In one of nature's cruel jokes on the human species, CO binds about 200 times more tightly to the hemoglobin in our blood than oxygen does. That means that whenever a CO molecule sticks to a hemoglobin molecule, that's one less oxygen molecule the hemoglobin can carry to your muscles and your brain. The result is that too much CO makes you sluggish and thick-headed. At high enough concentrations - say, about 60 percent - it can kill you.
A little carbon monoxide is a normal byproduct of metabolism; even without pollution, about 1 percent of your hemoglobin would be carrying it instead of oxygen. If you smoke, you'll have CO concentrations ranging from 4 to 7 percent, depending on how much of the demon tobacco you suck in.
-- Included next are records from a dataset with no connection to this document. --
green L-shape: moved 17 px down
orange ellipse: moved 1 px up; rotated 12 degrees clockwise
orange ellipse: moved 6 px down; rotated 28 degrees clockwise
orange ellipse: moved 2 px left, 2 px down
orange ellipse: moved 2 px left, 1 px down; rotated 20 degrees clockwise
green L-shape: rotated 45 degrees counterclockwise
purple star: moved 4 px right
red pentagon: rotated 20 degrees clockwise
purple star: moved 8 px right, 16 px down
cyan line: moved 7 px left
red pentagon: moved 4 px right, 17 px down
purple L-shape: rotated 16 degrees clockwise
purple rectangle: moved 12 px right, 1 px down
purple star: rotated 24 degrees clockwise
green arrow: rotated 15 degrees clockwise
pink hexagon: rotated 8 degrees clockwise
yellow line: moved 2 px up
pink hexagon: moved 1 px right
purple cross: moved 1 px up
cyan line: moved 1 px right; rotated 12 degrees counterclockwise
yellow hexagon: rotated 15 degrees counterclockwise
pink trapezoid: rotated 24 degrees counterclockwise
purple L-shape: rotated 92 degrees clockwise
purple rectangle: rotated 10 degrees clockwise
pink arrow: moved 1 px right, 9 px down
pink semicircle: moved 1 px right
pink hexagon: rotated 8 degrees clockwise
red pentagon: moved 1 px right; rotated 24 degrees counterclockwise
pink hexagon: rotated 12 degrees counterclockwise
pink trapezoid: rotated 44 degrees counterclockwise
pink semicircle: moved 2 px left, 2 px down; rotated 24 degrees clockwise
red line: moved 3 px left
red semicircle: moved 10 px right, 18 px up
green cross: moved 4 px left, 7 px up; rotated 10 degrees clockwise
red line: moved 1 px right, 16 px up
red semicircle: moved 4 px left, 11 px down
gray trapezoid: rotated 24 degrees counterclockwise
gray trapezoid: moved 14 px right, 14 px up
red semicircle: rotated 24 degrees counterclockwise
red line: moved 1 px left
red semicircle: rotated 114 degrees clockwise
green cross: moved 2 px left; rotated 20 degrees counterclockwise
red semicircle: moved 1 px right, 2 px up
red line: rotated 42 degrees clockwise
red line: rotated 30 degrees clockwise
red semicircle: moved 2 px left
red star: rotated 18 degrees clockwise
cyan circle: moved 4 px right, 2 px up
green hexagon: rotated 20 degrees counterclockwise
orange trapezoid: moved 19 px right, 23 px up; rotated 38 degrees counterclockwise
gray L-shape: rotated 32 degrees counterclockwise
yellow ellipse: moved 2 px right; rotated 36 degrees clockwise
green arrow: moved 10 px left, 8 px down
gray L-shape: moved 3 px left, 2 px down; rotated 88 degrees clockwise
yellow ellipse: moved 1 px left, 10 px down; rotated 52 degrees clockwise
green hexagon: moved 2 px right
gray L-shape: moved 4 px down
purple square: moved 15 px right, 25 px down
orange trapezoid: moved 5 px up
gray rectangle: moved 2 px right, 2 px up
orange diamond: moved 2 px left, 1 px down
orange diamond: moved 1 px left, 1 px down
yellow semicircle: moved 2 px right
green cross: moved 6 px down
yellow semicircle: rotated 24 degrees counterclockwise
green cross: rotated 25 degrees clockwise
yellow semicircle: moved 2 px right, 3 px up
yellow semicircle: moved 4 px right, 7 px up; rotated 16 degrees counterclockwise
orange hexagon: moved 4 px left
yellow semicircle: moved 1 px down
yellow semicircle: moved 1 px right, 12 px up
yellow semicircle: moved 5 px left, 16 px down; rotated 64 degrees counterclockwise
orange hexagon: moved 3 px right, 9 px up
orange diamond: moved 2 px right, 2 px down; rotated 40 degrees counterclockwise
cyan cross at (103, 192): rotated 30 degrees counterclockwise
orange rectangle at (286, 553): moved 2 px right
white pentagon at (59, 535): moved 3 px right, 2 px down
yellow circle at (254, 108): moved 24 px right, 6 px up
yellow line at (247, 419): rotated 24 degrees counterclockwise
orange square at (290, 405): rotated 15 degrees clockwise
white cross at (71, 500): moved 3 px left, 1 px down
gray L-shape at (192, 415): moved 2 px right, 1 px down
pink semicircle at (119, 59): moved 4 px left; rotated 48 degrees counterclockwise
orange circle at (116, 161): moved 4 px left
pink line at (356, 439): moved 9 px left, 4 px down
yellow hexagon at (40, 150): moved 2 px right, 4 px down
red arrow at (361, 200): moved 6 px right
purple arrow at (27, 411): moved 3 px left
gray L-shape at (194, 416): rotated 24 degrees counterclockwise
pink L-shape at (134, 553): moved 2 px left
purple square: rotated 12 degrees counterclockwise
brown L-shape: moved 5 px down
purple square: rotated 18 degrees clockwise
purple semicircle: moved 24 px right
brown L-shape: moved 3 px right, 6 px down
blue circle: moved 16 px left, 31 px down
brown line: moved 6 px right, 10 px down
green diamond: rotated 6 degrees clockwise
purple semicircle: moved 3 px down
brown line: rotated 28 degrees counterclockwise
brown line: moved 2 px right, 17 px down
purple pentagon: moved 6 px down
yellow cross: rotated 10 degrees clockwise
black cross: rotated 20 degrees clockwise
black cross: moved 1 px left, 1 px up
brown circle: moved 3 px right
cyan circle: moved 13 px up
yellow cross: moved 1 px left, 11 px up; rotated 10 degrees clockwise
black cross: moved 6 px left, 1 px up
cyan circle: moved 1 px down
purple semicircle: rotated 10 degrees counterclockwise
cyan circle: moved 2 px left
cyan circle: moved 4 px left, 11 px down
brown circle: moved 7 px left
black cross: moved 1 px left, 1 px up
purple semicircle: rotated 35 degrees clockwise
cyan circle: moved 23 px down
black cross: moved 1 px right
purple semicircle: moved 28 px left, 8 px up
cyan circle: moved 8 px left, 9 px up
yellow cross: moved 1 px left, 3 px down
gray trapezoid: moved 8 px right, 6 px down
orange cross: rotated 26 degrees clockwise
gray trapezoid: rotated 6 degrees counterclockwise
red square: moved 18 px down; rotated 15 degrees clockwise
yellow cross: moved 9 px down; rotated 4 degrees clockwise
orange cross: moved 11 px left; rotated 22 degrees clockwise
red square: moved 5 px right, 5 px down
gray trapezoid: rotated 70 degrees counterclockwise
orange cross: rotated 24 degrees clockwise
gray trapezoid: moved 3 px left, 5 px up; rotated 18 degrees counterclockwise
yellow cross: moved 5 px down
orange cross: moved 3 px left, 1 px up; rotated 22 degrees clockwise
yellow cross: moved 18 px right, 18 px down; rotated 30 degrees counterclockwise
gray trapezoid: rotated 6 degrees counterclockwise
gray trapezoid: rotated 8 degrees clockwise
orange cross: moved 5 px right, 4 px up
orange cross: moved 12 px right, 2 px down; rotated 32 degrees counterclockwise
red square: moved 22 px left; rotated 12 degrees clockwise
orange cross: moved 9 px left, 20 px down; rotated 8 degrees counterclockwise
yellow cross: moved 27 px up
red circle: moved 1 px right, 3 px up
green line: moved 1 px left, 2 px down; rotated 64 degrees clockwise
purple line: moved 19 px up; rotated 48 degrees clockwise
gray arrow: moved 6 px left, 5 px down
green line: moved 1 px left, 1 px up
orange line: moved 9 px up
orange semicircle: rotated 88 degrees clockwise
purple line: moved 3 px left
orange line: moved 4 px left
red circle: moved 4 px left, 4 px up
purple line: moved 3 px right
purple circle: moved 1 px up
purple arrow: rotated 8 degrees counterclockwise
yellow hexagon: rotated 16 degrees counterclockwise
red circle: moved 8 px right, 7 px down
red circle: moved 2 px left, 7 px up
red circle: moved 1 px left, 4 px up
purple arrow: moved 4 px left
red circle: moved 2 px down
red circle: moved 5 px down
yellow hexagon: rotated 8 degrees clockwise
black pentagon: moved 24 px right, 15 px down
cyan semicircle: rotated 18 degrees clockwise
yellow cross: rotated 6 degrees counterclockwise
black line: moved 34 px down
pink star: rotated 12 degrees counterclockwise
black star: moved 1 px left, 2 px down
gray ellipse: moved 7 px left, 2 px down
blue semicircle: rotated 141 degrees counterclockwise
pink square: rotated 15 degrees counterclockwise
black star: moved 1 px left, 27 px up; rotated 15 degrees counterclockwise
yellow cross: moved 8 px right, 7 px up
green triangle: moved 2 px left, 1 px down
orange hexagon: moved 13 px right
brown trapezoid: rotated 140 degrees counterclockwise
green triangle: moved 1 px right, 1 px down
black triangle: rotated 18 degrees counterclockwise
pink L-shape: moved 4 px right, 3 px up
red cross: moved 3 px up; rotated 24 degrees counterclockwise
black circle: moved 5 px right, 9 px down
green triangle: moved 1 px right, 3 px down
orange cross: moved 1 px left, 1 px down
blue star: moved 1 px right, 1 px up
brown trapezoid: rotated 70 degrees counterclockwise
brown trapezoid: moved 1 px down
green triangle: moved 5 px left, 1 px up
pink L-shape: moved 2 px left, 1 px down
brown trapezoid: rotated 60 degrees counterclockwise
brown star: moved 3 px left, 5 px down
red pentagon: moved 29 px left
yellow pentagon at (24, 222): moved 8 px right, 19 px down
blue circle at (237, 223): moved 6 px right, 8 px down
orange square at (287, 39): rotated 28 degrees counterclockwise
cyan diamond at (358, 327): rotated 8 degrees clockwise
Sadly, that's about the same concentration you'll have if you jog or ride your bike along a street packed with CO-belching cars.
If you're not exerting yourself, you might not notice anything is wrong. But if you're pushing against the limits of your aerobic capacity, then any CO concentrations above that normal 1 percent will impact your athletic performance, which will steadily decline as CO levels climb.